Manuscripts/Mixed Material Interview with John H. Holdridge
HOLDRIDGE: No, we were informed very definitely. I was informed, one of my jobs was to keep these guys from making nuisances out of themselves by trying to get the ambassadors in. Unfortunately, being a Foreign Service Officer I sympathized with the idea of the ambassador being present. I damn near killed myself, as a matter of fact, when we got to the Philippines. Marcos and Nixon were going to have a talk at Malacanang at two in the afternoon. So we on the airplane went through all the ceremonies, the guard of honor and all the rest. Then there was a motorcade, in which the NSC staff rode in a small bus and not in limousines. The NSC was always treated as a step-child by the rest of the White House staff. We were always sneered at as “the intellectuals” and seated below the salt if at all possible.

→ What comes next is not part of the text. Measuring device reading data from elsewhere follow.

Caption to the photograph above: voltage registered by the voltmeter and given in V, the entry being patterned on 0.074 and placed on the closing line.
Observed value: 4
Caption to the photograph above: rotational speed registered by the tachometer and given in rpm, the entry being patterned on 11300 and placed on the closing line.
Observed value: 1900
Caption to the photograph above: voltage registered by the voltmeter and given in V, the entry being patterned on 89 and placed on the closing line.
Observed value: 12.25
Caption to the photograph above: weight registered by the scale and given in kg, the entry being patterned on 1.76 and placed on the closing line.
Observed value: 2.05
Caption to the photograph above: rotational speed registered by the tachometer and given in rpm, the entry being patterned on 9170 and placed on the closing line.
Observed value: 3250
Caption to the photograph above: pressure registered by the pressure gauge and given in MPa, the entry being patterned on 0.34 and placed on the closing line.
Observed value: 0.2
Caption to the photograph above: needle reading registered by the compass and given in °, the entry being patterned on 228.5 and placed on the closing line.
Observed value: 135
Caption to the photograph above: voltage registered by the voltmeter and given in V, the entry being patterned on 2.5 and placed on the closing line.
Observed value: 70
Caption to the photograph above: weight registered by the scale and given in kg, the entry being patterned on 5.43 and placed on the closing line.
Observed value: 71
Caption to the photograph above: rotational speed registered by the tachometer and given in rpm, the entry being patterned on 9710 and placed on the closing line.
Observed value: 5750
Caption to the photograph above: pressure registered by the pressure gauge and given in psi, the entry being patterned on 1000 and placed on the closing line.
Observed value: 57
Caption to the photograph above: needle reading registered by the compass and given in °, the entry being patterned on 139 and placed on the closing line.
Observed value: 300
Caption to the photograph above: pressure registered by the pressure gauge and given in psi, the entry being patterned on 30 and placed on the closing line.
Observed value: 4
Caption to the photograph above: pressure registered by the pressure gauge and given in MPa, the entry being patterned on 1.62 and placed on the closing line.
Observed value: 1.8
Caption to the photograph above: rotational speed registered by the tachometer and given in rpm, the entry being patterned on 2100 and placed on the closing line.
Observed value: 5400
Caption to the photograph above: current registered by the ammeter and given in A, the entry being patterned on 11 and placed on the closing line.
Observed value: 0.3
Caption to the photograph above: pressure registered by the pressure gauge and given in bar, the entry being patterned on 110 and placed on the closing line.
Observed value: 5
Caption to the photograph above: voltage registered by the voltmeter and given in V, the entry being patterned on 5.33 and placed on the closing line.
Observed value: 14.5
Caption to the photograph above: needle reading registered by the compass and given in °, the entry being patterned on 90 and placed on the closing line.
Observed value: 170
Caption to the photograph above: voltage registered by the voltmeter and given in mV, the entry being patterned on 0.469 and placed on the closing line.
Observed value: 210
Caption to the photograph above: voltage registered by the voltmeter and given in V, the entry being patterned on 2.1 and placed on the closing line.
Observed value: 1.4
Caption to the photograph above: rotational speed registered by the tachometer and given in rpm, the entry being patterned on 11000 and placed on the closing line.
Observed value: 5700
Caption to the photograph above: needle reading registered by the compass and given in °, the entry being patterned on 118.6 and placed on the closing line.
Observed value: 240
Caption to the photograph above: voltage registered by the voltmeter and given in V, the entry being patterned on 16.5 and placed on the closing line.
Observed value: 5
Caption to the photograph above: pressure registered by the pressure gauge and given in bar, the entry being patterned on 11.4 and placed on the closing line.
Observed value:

Q: This is Ehrlichman and Haldeman.
HOLDRIDGE: That's right. The famous group, all of whom ended up in the jug some years later. Anyway, the NSC staff ended up in a tour bus at the tail end of the procession. And as the procession went off the Philippine people were just overwhelmed by this. The place was just swarming with ordinary citizens. I don't know if this was spontaneous or generated or what. But somewhere along the boulevard, Roxas Boulevard, we were pinched off. Tony Lake and I had the bags, all these damn things to carry, and we couldn't move an inch. The Filipinos had a very short attention span, and they cleared the traffic enough for the cars and the limousines, but when this bus came along, forget it. So we had to hop out, grabbing our official bags, try to get a cab. We found one cab that got us fairly close to Malacanang. Then we ran into a place we couldn't cross. We had to take these bags and walk over a footbridge to the other side and catch another cab, perspiration dripping down our faces, and came galloping up to the entrance to the office wing of Malacanang about two minutes before two. I went charging with these doggone bags, only to be told that the President didn't want any notetaker present. I was supposed to be the notetaker. So we just sat there and cooled our heels. I sat talking to President Marcos's NSC guy, by the name of Menzi, who was a naturalized Filipino, (Menzies was originally his name), who was a colonel in the Philippine Air Force without any wings. So we just sat there in the anteroom and chatted while the Presidents were inside. This was a very dangerous precedent that Nixon kept setting, because we never knew what went on between these respective top people. Of course, Marcos could have said anything that had been decided or accepted by Nixon, and we would have no means of refuting it.
Q: In a way, looking at this, you could see it's a dangerous form of government because at a certain point when principals meet it's not just they meet and make decisions. Things have to come out or it occurs in a absolute vacuum.